The equation shown is:

$36y^2 = (x^2 - 4)^3$

with the domain $5 \leq x \leq 6$ and the condition $y \geq 0$.

To find the exact length of the curve, we will use the arc length formula:

$L = \int_a^b \sqrt{1 + \left(\frac{dy}{dx}\right)^2} \, dx$

Step 1: Express $y$ in terms of $x$

Starting with the given equation:

$36y^2 = (x^2 - 4)^3$

Solve for $y$:

$y^2 = \frac{(x^2 - 4)^3}{36}$

$y = \frac{(x^2 - 4)^{3/2}}{6}, \quad y \geq 0$

Step 2: Differentiate $y$ with respect to $x$

Now, find $\frac{dy}{dx}$.

$y = \frac{(x^2 - 4)^{3/2}}{6}$

Using the chain rule:

$\frac{dy}{dx} = \frac{1}{6} \cdot \frac{d}{dx} \left( (x^2 - 4)^{3/2} \right)$

$\frac{dy}{dx} = \frac{1}{6} \cdot \frac{3}{2} (x^2 - 4)^{1/2} \cdot 2x$

$\frac{dy}{dx} = \frac{x (x^2 - 4)^{1/2}}{2}$

Step 3: Plug into the arc length formula

Now substitute $\frac{dy}{dx}$ into the arc length formula:

$L = \int_5^6 \sqrt{1 + \left( \frac{x (x^2 - 4)^{1/2}}{2} \right)^2} \, dx$

Simplify the integrand:

$L = \int_5^6 \sqrt{1 + \frac{x^2 (x^2 - 4)}{4}} \, dx$

This integral is quite complex, so solving it requires advanced techniques, such as substitution or numerical methods. I'll evaluate this integral next to find the exact length of the curve.

Let me calculate that for you!The result of the arc length integral simplifies to a piecewise expression, which can be further evaluated numerically.
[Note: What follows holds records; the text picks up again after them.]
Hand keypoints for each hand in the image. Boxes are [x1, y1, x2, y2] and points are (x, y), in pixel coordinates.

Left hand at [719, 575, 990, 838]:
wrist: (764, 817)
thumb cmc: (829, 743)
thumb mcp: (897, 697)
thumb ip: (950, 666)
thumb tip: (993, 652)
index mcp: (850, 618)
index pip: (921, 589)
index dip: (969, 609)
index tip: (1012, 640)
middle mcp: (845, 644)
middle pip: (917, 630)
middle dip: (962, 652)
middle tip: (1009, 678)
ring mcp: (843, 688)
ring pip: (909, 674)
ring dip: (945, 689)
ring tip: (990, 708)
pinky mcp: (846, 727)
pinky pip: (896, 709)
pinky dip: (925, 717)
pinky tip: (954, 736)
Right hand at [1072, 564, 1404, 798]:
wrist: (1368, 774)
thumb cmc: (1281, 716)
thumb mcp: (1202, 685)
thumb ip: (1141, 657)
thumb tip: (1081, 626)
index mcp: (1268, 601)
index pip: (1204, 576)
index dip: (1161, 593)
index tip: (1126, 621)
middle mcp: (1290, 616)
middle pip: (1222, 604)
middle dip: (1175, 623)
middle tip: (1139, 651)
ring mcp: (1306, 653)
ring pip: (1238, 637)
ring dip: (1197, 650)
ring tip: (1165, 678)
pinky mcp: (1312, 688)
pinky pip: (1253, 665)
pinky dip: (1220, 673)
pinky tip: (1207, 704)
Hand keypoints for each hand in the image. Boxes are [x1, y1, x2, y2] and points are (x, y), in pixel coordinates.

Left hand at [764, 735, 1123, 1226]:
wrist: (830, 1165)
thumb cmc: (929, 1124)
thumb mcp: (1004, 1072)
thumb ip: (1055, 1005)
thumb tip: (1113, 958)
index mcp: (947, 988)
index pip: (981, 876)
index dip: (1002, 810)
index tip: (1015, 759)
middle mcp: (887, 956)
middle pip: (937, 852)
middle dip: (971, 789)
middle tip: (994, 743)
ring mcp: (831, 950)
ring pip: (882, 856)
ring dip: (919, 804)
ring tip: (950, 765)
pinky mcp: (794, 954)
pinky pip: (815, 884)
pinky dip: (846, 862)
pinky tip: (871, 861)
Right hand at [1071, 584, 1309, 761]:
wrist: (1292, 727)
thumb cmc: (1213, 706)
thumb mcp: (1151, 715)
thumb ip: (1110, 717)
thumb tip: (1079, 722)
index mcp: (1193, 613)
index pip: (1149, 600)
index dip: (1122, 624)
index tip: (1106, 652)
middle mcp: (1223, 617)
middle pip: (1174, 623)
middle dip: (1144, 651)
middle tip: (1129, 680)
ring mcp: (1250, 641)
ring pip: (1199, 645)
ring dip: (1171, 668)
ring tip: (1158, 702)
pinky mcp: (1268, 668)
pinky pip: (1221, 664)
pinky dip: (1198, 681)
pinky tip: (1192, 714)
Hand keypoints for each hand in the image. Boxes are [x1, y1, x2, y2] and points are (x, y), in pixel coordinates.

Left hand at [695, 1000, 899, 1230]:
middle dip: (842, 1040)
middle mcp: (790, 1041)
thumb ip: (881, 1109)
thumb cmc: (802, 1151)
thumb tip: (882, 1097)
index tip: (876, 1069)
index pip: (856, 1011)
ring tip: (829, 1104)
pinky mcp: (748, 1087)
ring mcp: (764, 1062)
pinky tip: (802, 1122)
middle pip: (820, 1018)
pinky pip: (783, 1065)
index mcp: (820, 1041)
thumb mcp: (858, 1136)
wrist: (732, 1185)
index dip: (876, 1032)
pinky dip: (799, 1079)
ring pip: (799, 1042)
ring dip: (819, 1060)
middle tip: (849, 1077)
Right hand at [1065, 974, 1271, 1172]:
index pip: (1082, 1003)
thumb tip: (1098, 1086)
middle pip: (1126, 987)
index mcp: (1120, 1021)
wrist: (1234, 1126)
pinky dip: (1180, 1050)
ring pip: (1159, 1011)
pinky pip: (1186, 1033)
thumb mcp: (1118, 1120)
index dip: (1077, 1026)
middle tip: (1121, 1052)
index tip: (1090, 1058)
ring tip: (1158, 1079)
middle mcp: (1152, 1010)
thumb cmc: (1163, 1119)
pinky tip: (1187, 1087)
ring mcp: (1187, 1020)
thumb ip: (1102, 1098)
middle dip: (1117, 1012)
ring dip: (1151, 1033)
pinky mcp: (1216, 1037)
The integral is:

$L = \frac{1}{2} \int_5^6 (x^2 - 2) \, dx$

Now, I'll calculate the numerical value of this definite integral.The exact length of the curve is approximately:

$L \approx 14.17 \text{ units}$

Let me know if you would like a detailed explanation of any of the steps.

Here are 5 related questions to further your understanding:

1. How do we apply the chain rule in the process of differentiation?
2. What are the steps to simplify an integral involving radicals?
3. Why does the arc length formula include the derivative of $y$ with respect to $x$?
4. How do we solve more complex arc length integrals that require numerical methods?
5. What would change in the process if the limits of integration were different?

Tip: When solving arc length problems, simplifying the derivative before substituting into the formula helps avoid unnecessary complexity in the integral.